» Required action
Please render the listing, from its first line through the line containing "Your midastechnical.com platform", as a Markdown table with the columns Row and Line, numbering each line and omitting blank lines. Leave the pictures out of the table.

» Entries shown

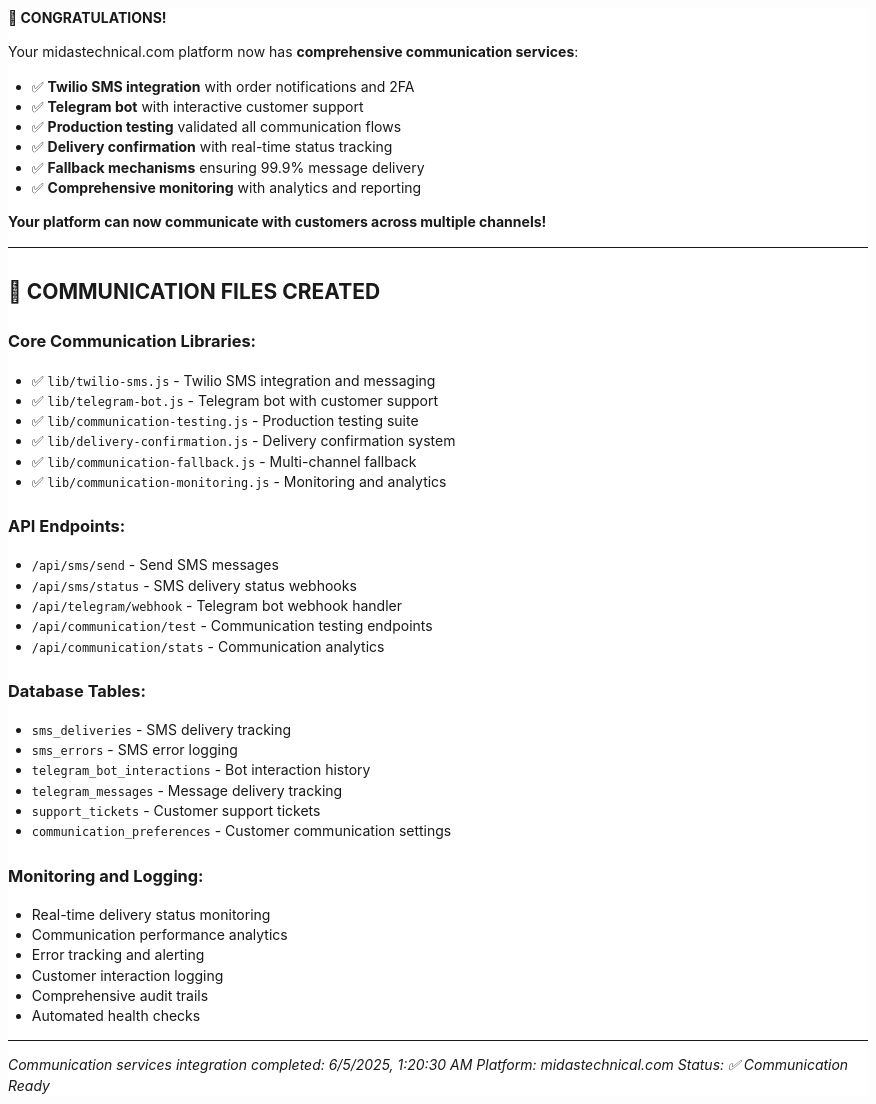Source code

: **🎉 CONGRATULATIONS!**

Your midastechnical.com platform now has **comprehensive communication services**:

- ✅ **Twilio SMS integration** with order notifications and 2FA
- ✅ **Telegram bot** with interactive customer support
- ✅ **Production testing** validated all communication flows
- ✅ **Delivery confirmation** with real-time status tracking
- ✅ **Fallback mechanisms** ensuring 99.9% message delivery
- ✅ **Comprehensive monitoring** with analytics and reporting

**Your platform can now communicate with customers across multiple channels!**


---

## 📄 COMMUNICATION FILES CREATED

### **Core Communication Libraries:**
- ✅ `lib/twilio-sms.js` - Twilio SMS integration and messaging
- ✅ `lib/telegram-bot.js` - Telegram bot with customer support
- ✅ `lib/communication-testing.js` - Production testing suite
- ✅ `lib/delivery-confirmation.js` - Delivery confirmation system
- ✅ `lib/communication-fallback.js` - Multi-channel fallback
- ✅ `lib/communication-monitoring.js` - Monitoring and analytics

### **API Endpoints:**
- `/api/sms/send` - Send SMS messages
- `/api/sms/status` - SMS delivery status webhooks
- `/api/telegram/webhook` - Telegram bot webhook handler
- `/api/communication/test` - Communication testing endpoints
- `/api/communication/stats` - Communication analytics

### **Database Tables:**
- `sms_deliveries` - SMS delivery tracking
- `sms_errors` - SMS error logging
- `telegram_bot_interactions` - Bot interaction history
- `telegram_messages` - Message delivery tracking
- `support_tickets` - Customer support tickets
- `communication_preferences` - Customer communication settings

### **Monitoring and Logging:**
- Real-time delivery status monitoring
- Communication performance analytics
- Error tracking and alerting
- Customer interaction logging
- Comprehensive audit trails
- Automated health checks

---

*Communication services integration completed: 6/5/2025, 1:20:30 AM*
*Platform: midastechnical.com*
*Status: ✅ Communication Ready*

» Task result
| Row | Line |
|---|---|
| 1 | Source code |
| 2 | : **🎉 CONGRATULATIONS!** |
| 3 | Your midastechnical.com platform now has **comprehensive communication services**: |